2016年5月16日月曜日

現実主義者は思考停止である

 一ヶ月ほど前、交通違反で取締りを受けた。一旦停止違反であった。図書館の往き帰りに利用する狭い道(片側一車線の住宅街を走る生活道路)で十字路ごとに一旦停止の標識が立っている。結構車の多い路なので以前から丁寧な運転を心がけていた。件の十字路も何故停止の標識が設けてあるのか疑問に思うほどの場所だったが『一応停止』は怠らない運転を習慣としていた。
 その日もいつも通り―いや、ひょっとしたらいつもより心もち短い停止時間だったかも知れない、それでもブレーキペダルを踏んで左右確認をして進んだ。少し進行した「死角」から警官が数人現れて停止を命じられた。

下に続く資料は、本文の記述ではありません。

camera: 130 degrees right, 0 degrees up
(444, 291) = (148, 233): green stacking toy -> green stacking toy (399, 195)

 一旦停止について、警官との認識の違いで折り合わず小一時間押し問答がつづいた。その間も車の往来は絶えることがなく何台もの車が通過したが一旦停止の形はまちまちで、少なくとも警官が主張するような車輪が完全に停止して2、3秒はその状態が保持されているような「停止」をする車は皆無だった。

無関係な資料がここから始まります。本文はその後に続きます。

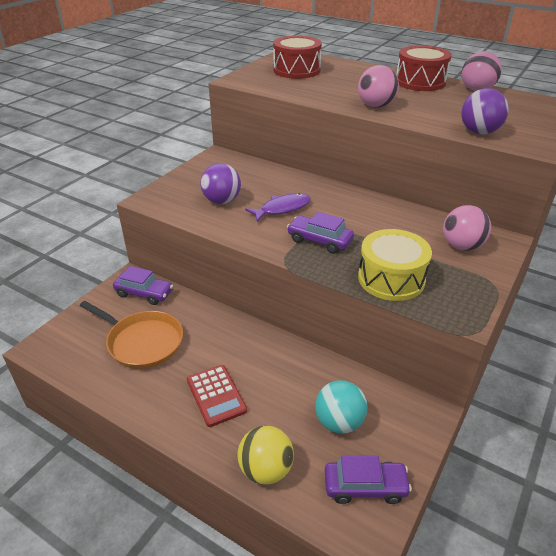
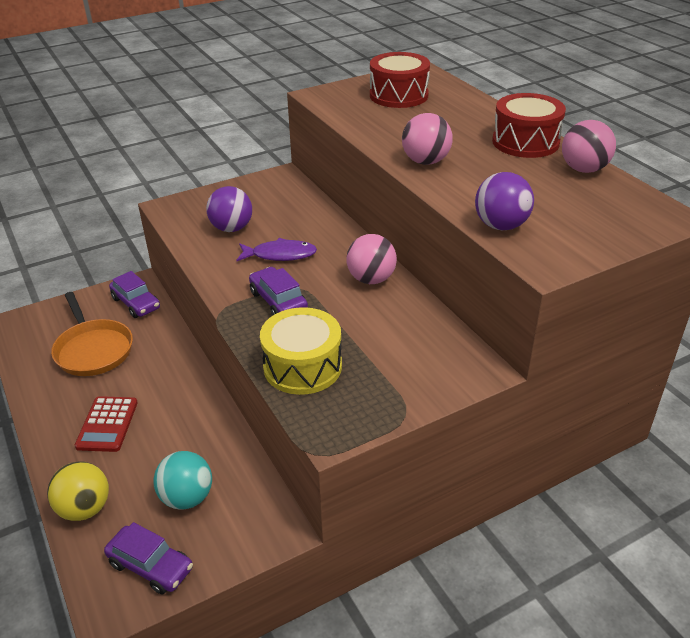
camera: 30 degrees right, 0 degrees up
(462, 246) = (422, 359): pink ball -> pink ball (371, 279)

 押し問答をつづけるなかで「どうすれば彼を説得できるか」「彼(現場の責任者)が部下に示しがつくようなかたちで収拾するにはどのようにすればいいか」を考えた。「3年前に友人が交通事故を起こしましてね。怪我は大したことはなかったのですが、君も気をつけろよと忠告を受けてからは安全運転を心がけてきました。私の認識とあなたのおっしゃる『一旦停止』は異なるようですが、ここ何年かの私の努力がこんな形で失敗するのは残念です」。

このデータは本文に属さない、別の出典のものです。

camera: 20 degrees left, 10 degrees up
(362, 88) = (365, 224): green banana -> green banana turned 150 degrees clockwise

 私が『現実主義者』なら面倒を背負い込むより七千円の罰金を支払うほうが利巧だと考えただろう。しかしそうはしなかった、裁判をしてもよいと覚悟しつつあった。スピード違反にしろ飲酒運転でも機械化が進んで機器による客観的データにもとづいて違反の判断が行われているのに「一旦停止」が一警官の主観的判断で決しられている現状を公の場で訴えてみよう。警官との押し問答の繰り返しのなかでこんな考えを固めていた。とにかく『猶予』を設けよう。
 「分かりました、とりあえずキップは受け取りましょう。一日考えて見ます。だからあなたも考えて下さい。そして明日電話を下さい。そのうえでどうするか決めましょう」。
 翌朝警官から電話があった。一週間罰金が支払われなければもう一度納付書が送付されます。それでも振込みがない場合は催告状が送られます。これ以降は罰金に利息が付きます。督促状が発行されてそれでも応じなければ裁判になります。警官はそう告げて電話を切った。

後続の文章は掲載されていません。